#### TASK TO CARRY OUT
From the line containing "FIG. 20. Assuming" through the last line of the records below, each line is to be repeated exactly; pictures are to be omitted.

#### Stored items
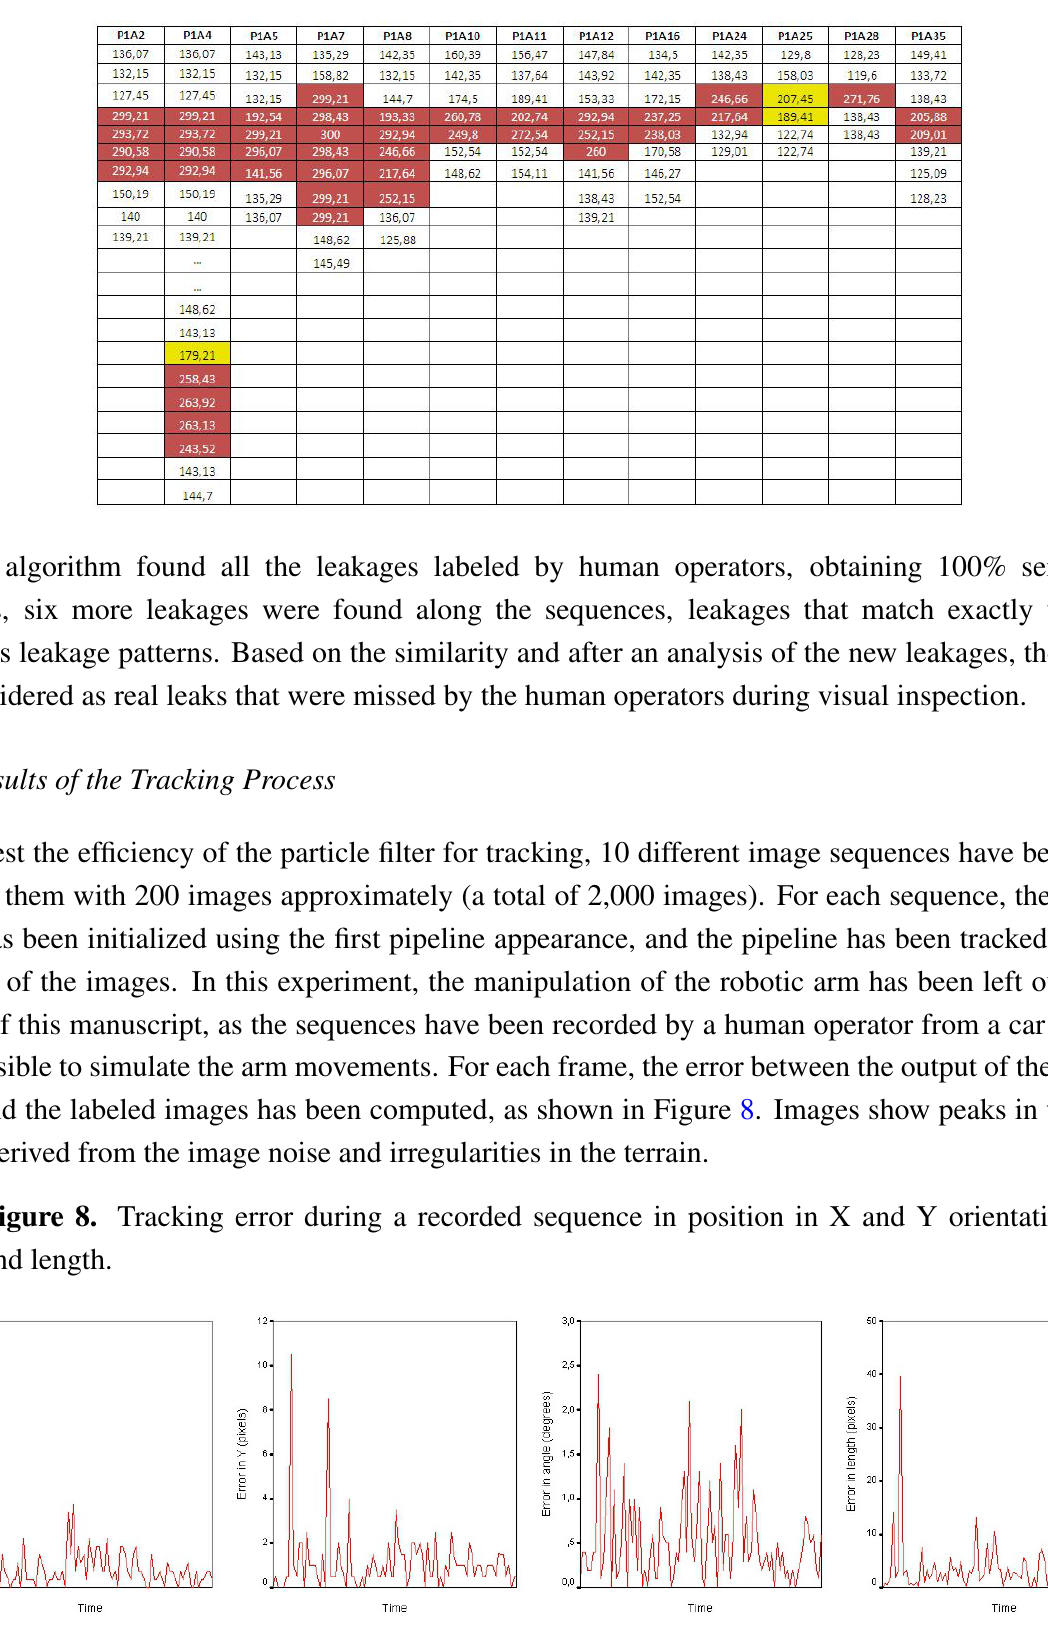
Figure 7. Example of changes in temperature in recorded image sequences.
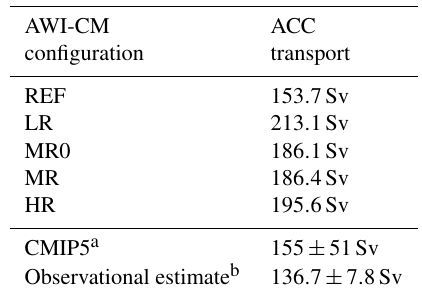
Table 3. Transport of the ACC at Drake Passage [1Sv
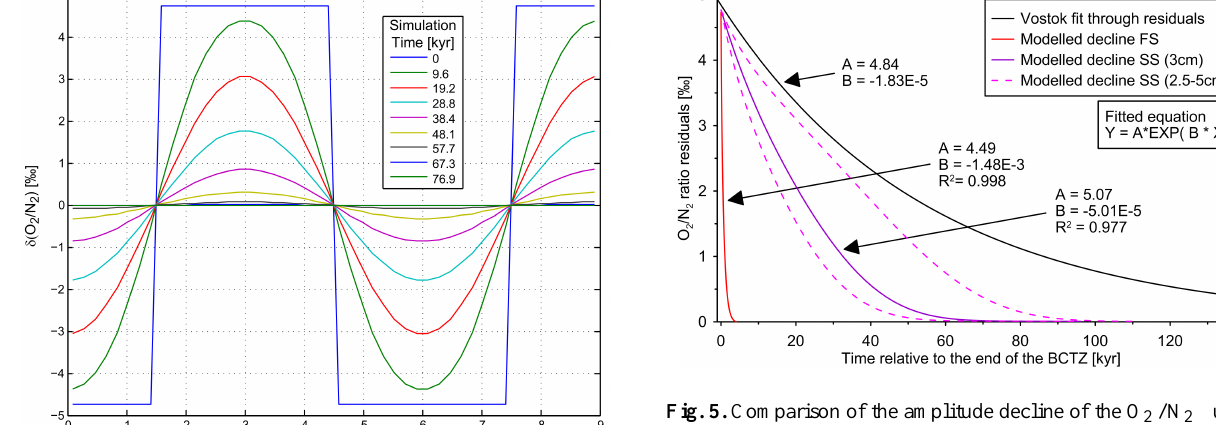
Fig. 5. Comparison of the amplitude decline of the O 2 /N 2 fluctua- tions below the BCTZ derived from the Vostok data (black line, see also Fig. 3) and the modelled decline using different parameter sets (FS or SS) and layer thicknesses. The red line shows the modelled decline using the FS and 3cm-layer thickness, the purple line shows decline using the SS and 3cm thickness and the magenta lines show the decline using the SS and 2.5cm (left) and 5cm (right) thick- nesses. The results of the exponential fit through the Vostok data as shown in Fig. 3 as well as through two modelled declines are shown for comparison (arrows indicate the corresponding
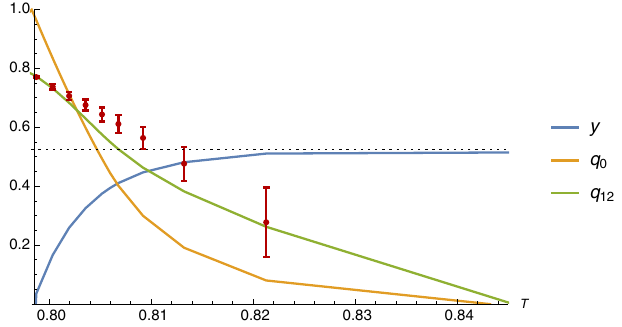
FIG. 20. Assuming the dynamics relaxes on the marginal q manifold with energy E 12 Þ and fixing the energy from the th ð large-time extrapolation of the numerical data, which in turn fixes the value for q 12 , we can compute analytical values for the remaining aging parameters, namely, q 0 and y ¼ ∂ E Σ . While the estimate of q 12 is compatible with the large-time extrapolation of C ð t; 0 Þ (red points with error in the figure), the other aging parameters are far from those measured in the actual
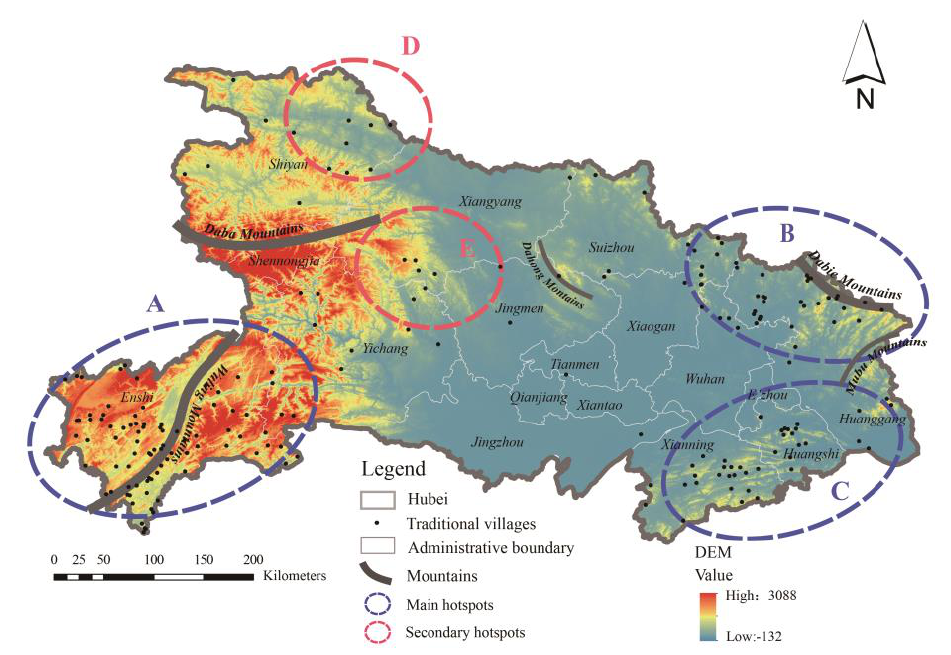
Figure 4. The DEM map and major mountains of Hubei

#### RESULT OF THIS EXERCISE
FIG. 20. Assuming the dynamics relaxes on the marginal q manifold with energy E 12 Þ and fixing the energy from the th ð large-time extrapolation of the numerical data, which in turn fixes the value for q 12 , we can compute analytical values for the remaining aging parameters, namely, q 0 and y ¼ ∂ E Σ . While the estimate of q 12 is compatible with the large-time extrapolation of C ð t; 0 Þ (red points with error in the figure), the other aging parameters are far from those measured in the actual
Figure 4. The DEM map and major mountains of Hubei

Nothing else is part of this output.